When multiply, to use the digit from last result, we need to minus what we have added last time(multed), then add it with the new calculation with current digit(multed*cur).cur is the current single digit in num.

Eg: (12345)
1+2+3 (we added 3 in this round) multed =3
1+2+3-(3)+3*4(we did *4, so we minus 3 from last result and add new calc: 3(last multed)*4(cur)
                          so new multed = 3*4)
1+2+3-3+3*4-(3*4)+(3*4)*5(we did *5, last multed = (3*4), cur =5)

So we conclude for sum when doing *:  newsum = sum - multed + (multed*cur)
                                                                                             last              new

参考： https://discuss.leetcode.com/topic/24523/java-standard-backtrace-ac-solutoin-short-and-clear
思路：

*   Use long to avoid overflow

 * 0 sequence: because we can't have numbers with multiple digits started with zero, we have to deal with it too.(error case: see below code)   
//if not have it, will keep loop getting fail   case1:105(5),get (1*5) bc we have case of merging 05 not containg 0;

*For multiplication, we minus the sum from multed(what we added in last recursion) see above

*关键是：除了 + - *,we have the merge operation that's why for loop needed
Complexity: O(4^n)

_What to work on:_
#1 From the notes on placing operators between digits, write out the passage starting with "1+2+3 (we added" and going on through "multed = 3*4)".
#2 Render this sentence from the notes on placing operators between digits into Spanish: "Use long to avoid overflow."
#3 Extend the notes on placing operators between digits past their last line.
The records that follow come from a different source than the notes above.

_Source material:_
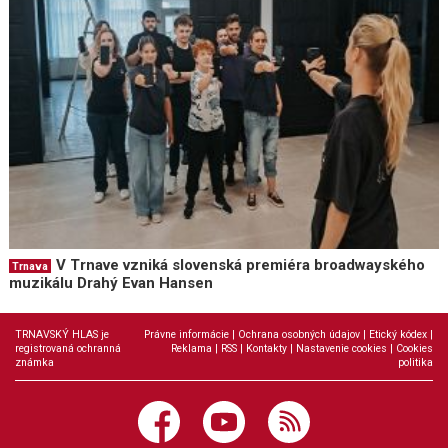
V Trnave vzniká slovenská premiéra broadwayského
Trnava
muzikálu Drahý Evan Hansen
TRNAVSKÝ HLAS je
Právne informácie
|
Ochrana osobných údajov
|
Etický kódex
|
registrovaná ochranná
Reklama
|
RSS
|
Kontakty
|
Nastavenie cookies
|
Cookies
známka
politika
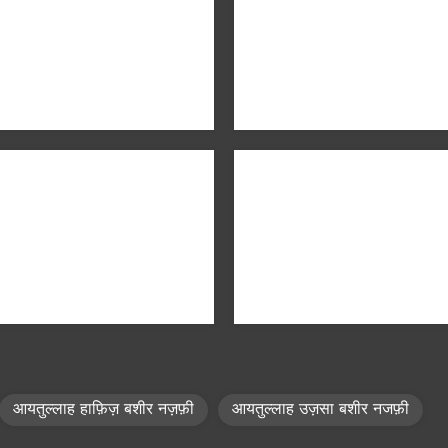
आयतुल्लाह हाफ़िज़ बशीर नज़फ़ी
आयतुल्लाह उज़सा बशीर नजफ़ी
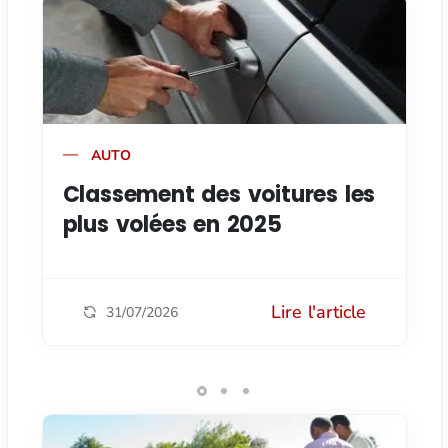
AUTO
Classement des voitures les
plus volées en 2025
Lire l'article
31/07/2026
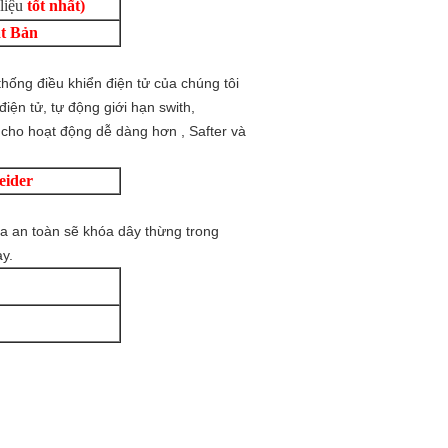
liệu
tốt nhất)
t Bản
thống điều khiển điện tử của chúng tôi
 điện tử, tự động giới hạn swith,
 cho hoạt động dễ dàng hơn , Safter và
eider
hóa an toàn sẽ khóa dây thừng trong
y.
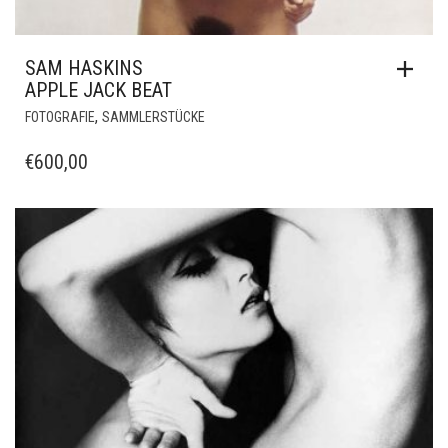
SAM HASKINS
APPLE JACK BEAT
,
FOTOGRAFIE
SAMMLERSTÜCKE
€
600,00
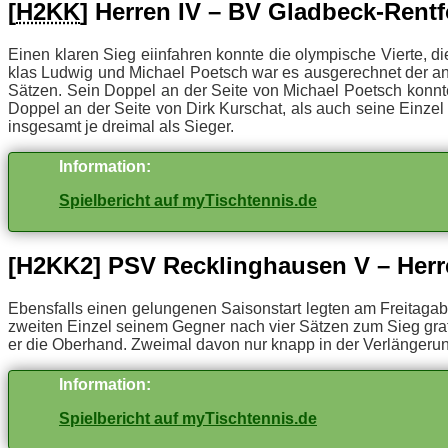
[
H2KK
] Her­ren IV – BV Glad­beck-Rent­f
Ei­nen kla­ren Sieg ei­in­fah­ren konn­te die olym­pi­sche Vier­te, 
klas Lud­wig und Mi­cha­el Po­etsch war es aus­ge­rech­net der an 
Sät­zen. Sein Dop­pel an der Sei­te von Mi­cha­el Po­etsch konn­te 
Dop­pel an der Sei­te von Dirk Kur­schat, als auch sei­ne Ein­zel
ins­ge­samt je drei­mal als Sieger.
In­for­ma­ti­on:
Spielbericht auf myTischtennis.de
[H2KK2] PSV Reck­ling­hau­sen V – Her­
Ebens­falls ei­nen ge­lun­ge­nen Sai­son­start leg­ten am Frei­tag
zwei­ten Ein­zel sei­nem Geg­ner nach vier Sät­zen zum Sieg gra­t
er die Ober­hand. Zwei­mal da­von nur knapp in der Verlängeru
In­for­ma­ti­on:
Spielbericht auf myTischtennis.de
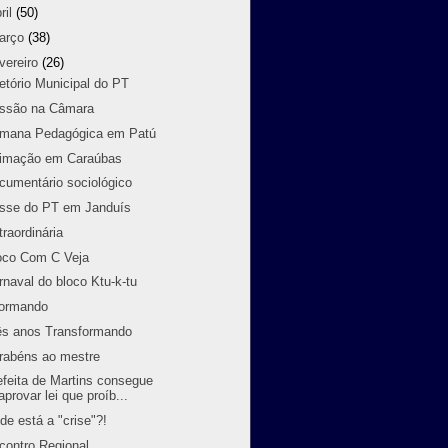
ril
(50)
arço
(38)
vereiro
(26)
retório Municipal do PT
ssão na Câmara
mana Pedagógica em Patú
imação em Caraúbas
cumentário sociológico
sse do PT em Janduís
traordinária
oco Com C Veja
rnaval do bloco Ktu-k-tu
formando
ês anos Transformando
rabéns ao mestre
efeita de Martins consegue
aprovar lei que proíb...
de está a "crise"?!
contro Regional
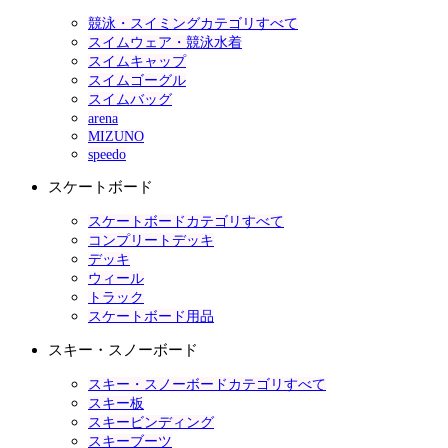
競泳・スイミングカテゴリすべて
スイムウェア・競泳水着
スイムキャップ
スイムゴーグル
スイムバッグ
arena
MIZUNO
speedo
スケートボード
スケートボードカテゴリすべて
コンプリートデッキ
デッキ
ウィール
トラック
スケートボード用品
スキー・スノーボード
スキー・スノーボードカテゴリすべて
スキー板
スキービンディング
スキーブーツ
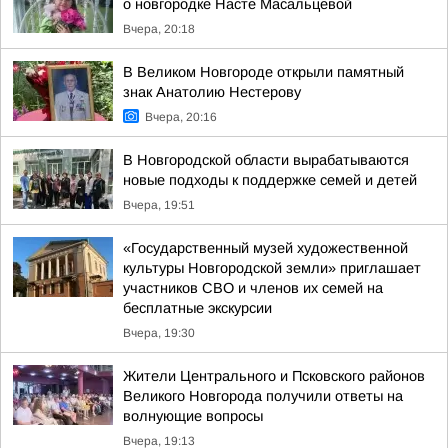
о новгородке Насте Масальцевой
Вчера, 20:18
В Великом Новгороде открыли памятный
знак Анатолию Нестерову
Вчера, 20:16
В Новгородской области вырабатываются
новые подходы к поддержке семей и детей
Вчера, 19:51
«Государственный музей художественной
культуры Новгородской земли» приглашает
участников СВО и членов их семей на
бесплатные экскурсии
Вчера, 19:30
Жители Центрального и Псковского районов
Великого Новгорода получили ответы на
волнующие вопросы
Вчера, 19:13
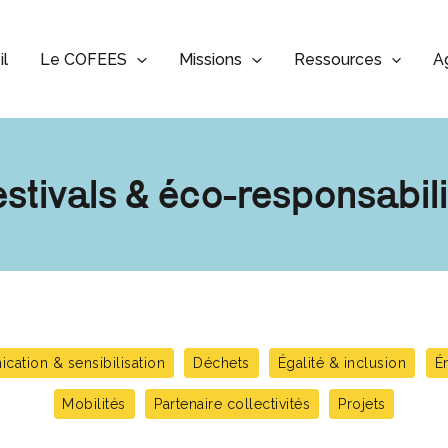
il
Le COFEES
Missions
Ressources
A
estivals & éco-responsabili
ation & sensibilisation
Déchets
Égalité & inclusion
É
Mobilités
Partenaire collectivités
Projets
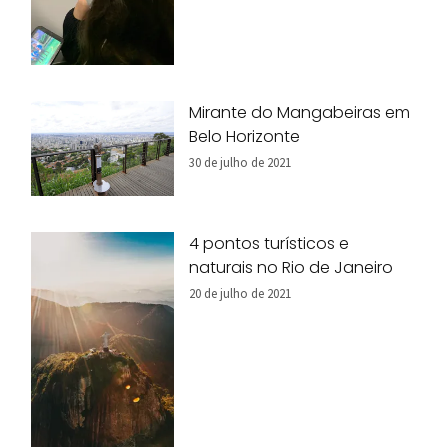
Mirante do Mangabeiras em
Belo Horizonte
30 de julho de 2021
4 pontos turísticos e
naturais no Rio de Janeiro
20 de julho de 2021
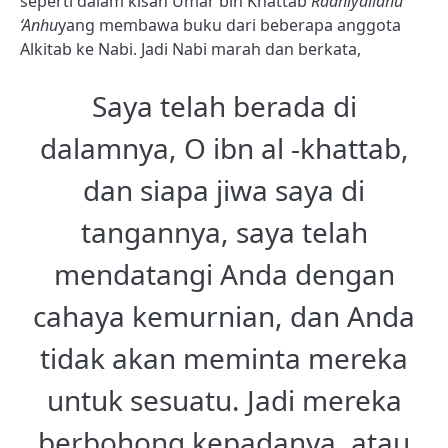
seperti dalam kisah Umar bin Khattab
Radhiyallahu
‘Anhu
yang membawa buku dari beberapa anggota
Alkitab ke Nabi. Jadi Nabi marah dan berkata,
Saya telah berada di
dalamnya, O ibn al -khattab,
dan siapa jiwa saya di
tangannya, saya telah
mendatangi Anda dengan
cahaya kemurnian, dan Anda
tidak akan meminta mereka
untuk sesuatu. Jadi mereka
berbohong kepadanya, atau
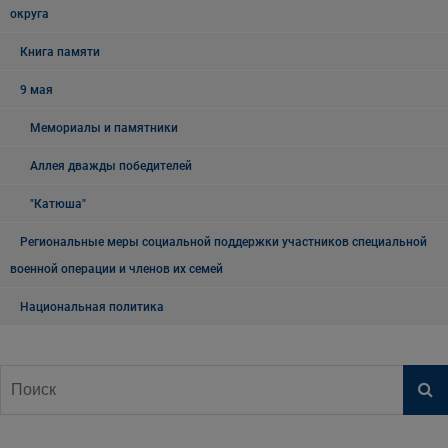
округа
Книга памяти
9 мая
Мемориалы и памятники
Аллея дважды победителей
"Катюша"
Региональные меры социальной поддержки участников специальной
военной операции и членов их семей
Национальная политика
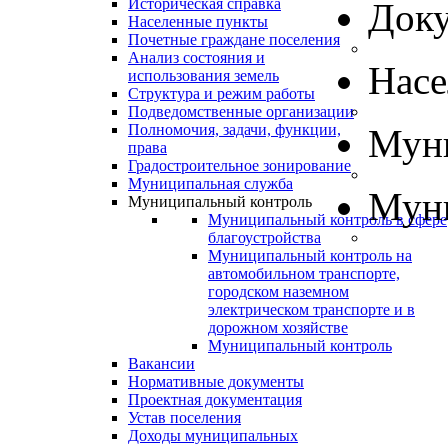
Историческая справка
Док
Населенные пункты
Почетные граждане поселения
Анализ состояния и
Нас
использования земель
Структура и режим работы
Подведомственные организации
Полномочия, задачи, функции,
Муни
права
Градостроительное зонирование
Муниципальная служба
Муни
Муниципальный контроль
Муниципальный контроль в сфере
благоустройства
Муниципальный контроль на
автомобильном транспорте,
городском наземном
электрическом транспорте и в
дорожном хозяйстве
Муниципальный контроль
Вакансии
Нормативные документы
Проектная документация
Устав поселения
Доходы муниципальных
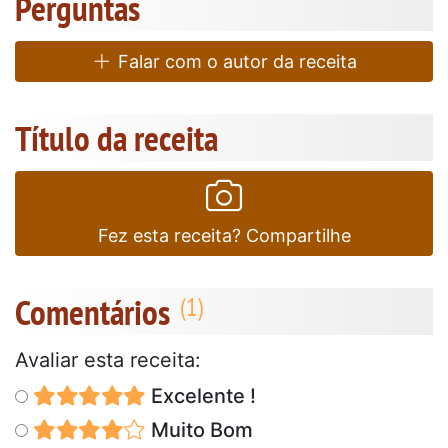
Perguntas
Falar com o autor da receita
Título da receita
Fez esta receita? Compartilhe
Comentários
Avaliar esta receita:
Excelente !
Muito Bom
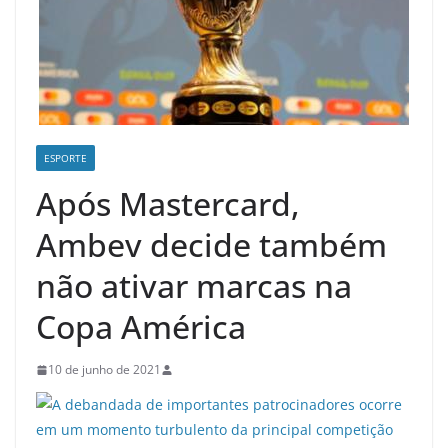
ESPORTE
Após Mastercard,
Ambev decide também
não ativar marcas na
Copa América
10 de junho de 2021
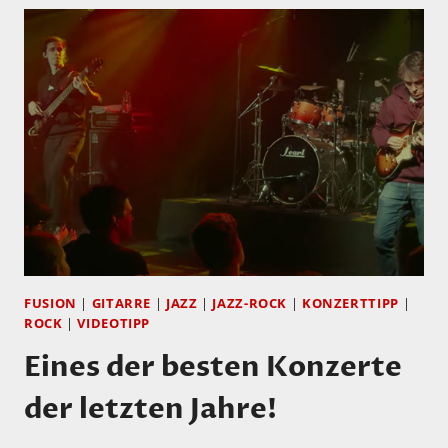
FUSION
|
GITARRE
|
JAZZ
|
JAZZ-ROCK
|
KONZERTTIPP
|
ROCK
|
VIDEOTIPP
Eines der besten Konzerte
der letzten Jahre!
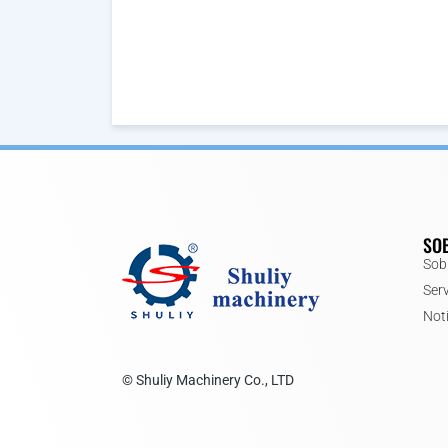
SO
Sob
Ser
Not
© Shuliy Machinery Co., LTD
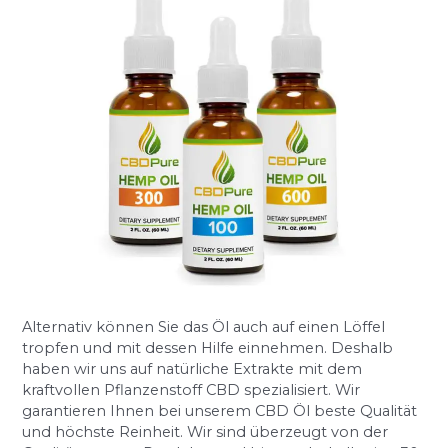
Alternativ können Sie das Öl auch auf einen Löffel
tropfen und mit dessen Hilfe einnehmen. Deshalb
haben wir uns auf natürliche Extrakte mit dem
kraftvollen Pflanzenstoff CBD spezialisiert. Wir
garantieren Ihnen bei unserem CBD Öl beste Qualität
und höchste Reinheit. Wir sind überzeugt von der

_Responses for each task:_
#1
1+2+3 (we added 3 in this round) multed =3
1+2+3-(3)+3*4(we did *4, so we minus 3 from last result and add new calc: 3(last multed)*4(cur)
                          so new multed = 3*4)

#2 Usa long para evitar el desbordamiento.

#3
T(n) = 3 * T(n-1) + 3 * T(n-2) + 3 * T(n-3) + ... + 3 *T(1);
T(n-1) = 3 * T(n-2) + 3 * T(n-3) + ... 3 * T(1);
Thus T(n) = 4T(n-1);

public class Solution {
    public List<String> addOperators(String num, int target) {
        List<String> res = new ArrayList<String>();
        if(num == null)return res;
        dfs(res, new StringBuilder(),num,target,0,0,0);
        return res;
    }
    public void dfs(List<String> res, StringBuilder sb,String num,int target,int index,long sum,long multed){
        if(index==num.length()){
            if(sum == target)res.add(sb.toString());
            return;
        }
        for(int i = index;i<num.length();i++){
            if(i!=index&&num.charAt(index)=='0')return;//0 sequence
             
            //fail case2:105(5),get(1*5)--index =1,i=2 substring(1,3)=05,long cur =5,sb.append(cur), so missing 0 
            int len = sb.length();
            long cur = Long.parseLong(num.substring(index,i+1));
            if(index == 0){
                dfs(res,sb.append(cur),num,target,i+1,cur,cur);//start from 0, sum + cur?work too since sum is 0
                sb.setLength(len);//need to setback since can merge number, else have duplicated: 110-5(eg: 105(5))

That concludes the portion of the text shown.